Entry To Bush Center
Entry To Bush Center

That eclecticism shows. Enveloping “the most urban presidential library in the country,” the complex aims to blend in with SMU’s other buildings while also showcasing the city of Dallas, Stern said. The Center’s big dome (shown in photo by Prejean)–or “freedom lantern”–mimics Dallas Hall, the oldest building on campus, for example. From a south-facing terrace, Stern pointed out, you can also see the downtown Dallas skyline. (Though, truth to tell, some trees on the property this morning seemed to be blocking a big chunk of it.)

In addition, the Center’s going to include a “perfectly exact” replica of the Oval Office–so that “you can stand behind the desk and understand what it’s like to be president of the United States”–as well as a replica of the Rose Garden, Stern said. Also: statues of W and his father, Bush 41; a twisted and charred, 22-foot-long beam from one of the World Trade Center towers, on permanent vertical display; space for traveling museum exhibitions from the Smithsonian, say; and a 350-seat auditorium where the the likes of U.S. presidential debates could be held.

George and Laura Bush
George and Laura Bush

Toward the end of his tour, Stern gave way to former First Lady Laura Bush (shown with W in Prejean photo). She touted the Center’s  green-building features–it’s seeking LEED Platinum certification, the highest environmentally-friendly designation–and its use of locally and regionally sourced materials. Among them: Texas pecan wood paneling; coral “rough” stone taken from the Permian Basin close to Midland, where she and W used to live (“George was surprised” about that, Mrs. Bush said); and a roughly 15-acre park with a “North Texas prairie” feel and trees from the couple’s tree farm at their Crawford ranch.

For the “Topping Out Ceremony” itself–that’s where the building’s topmost steel beam is hoisted into place with a crane, and everybody cheers–a relaxed-looking, wise-cracking W took the microphone, jacket-less in the mid-morning heat. Bush said he likes hanging out at SMU, where he once went into a classroom and a guy wearing a cap turned backwards looked at him and said, “You look like George Bush.” He said he likes the fact that Manhattan Construction is putting up the Center, because “they built the Ballpark at Arlington, and it’s still standing!” And he said he’s looking forward to a “sym-by-ot-ic” relationship between the Center and SMU (“That’s a big word here on the campus,” he added, chuckling).

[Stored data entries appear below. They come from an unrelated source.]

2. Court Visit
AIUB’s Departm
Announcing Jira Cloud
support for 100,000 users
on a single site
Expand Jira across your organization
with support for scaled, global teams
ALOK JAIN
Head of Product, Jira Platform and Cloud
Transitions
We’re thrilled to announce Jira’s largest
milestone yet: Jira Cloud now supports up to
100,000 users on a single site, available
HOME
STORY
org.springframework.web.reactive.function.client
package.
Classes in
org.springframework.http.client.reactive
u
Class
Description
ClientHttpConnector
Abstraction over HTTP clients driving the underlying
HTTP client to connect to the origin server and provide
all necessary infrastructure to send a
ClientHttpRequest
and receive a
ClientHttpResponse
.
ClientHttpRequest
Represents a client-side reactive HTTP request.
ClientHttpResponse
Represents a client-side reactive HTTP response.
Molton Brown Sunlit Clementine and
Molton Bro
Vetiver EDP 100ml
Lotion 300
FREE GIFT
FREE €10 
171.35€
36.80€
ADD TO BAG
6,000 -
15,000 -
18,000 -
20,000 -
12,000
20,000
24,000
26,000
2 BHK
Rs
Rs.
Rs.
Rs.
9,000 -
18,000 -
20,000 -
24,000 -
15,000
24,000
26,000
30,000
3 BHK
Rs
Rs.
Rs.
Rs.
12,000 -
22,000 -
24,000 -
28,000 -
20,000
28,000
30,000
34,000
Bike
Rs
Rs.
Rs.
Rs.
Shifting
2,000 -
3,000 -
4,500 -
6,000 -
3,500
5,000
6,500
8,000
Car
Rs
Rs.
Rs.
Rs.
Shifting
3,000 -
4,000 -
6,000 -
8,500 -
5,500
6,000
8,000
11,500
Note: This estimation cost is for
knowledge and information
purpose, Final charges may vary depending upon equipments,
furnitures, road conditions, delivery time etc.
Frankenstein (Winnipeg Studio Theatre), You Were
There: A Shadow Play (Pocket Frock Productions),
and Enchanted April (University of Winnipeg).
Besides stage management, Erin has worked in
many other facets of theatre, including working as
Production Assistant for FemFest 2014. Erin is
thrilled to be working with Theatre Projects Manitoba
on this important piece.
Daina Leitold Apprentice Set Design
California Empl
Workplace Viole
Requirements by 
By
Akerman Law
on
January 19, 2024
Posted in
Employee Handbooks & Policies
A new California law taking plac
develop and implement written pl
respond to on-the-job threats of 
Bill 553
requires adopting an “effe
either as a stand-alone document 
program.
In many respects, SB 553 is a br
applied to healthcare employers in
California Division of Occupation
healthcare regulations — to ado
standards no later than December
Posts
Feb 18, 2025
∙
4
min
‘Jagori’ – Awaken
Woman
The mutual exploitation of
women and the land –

Today was the last chance to tour the Center prior to its opening early in 2013, the organizers said. Stern, the architect, said the multi-year design process has been “great and smooth,” as well as “complicated and fascinating for me, as an architect.” Has the project been his most satisfying? Just as it’s problematic to name your favorite child, Stern replied, he couldn’t say that. “But this is certainly one of the most important commissions I’ve ever undertaken,” he said. “It’s not only about the Bushes but about the American presidency and American democracy, and I can’t imagine anything more important than that.”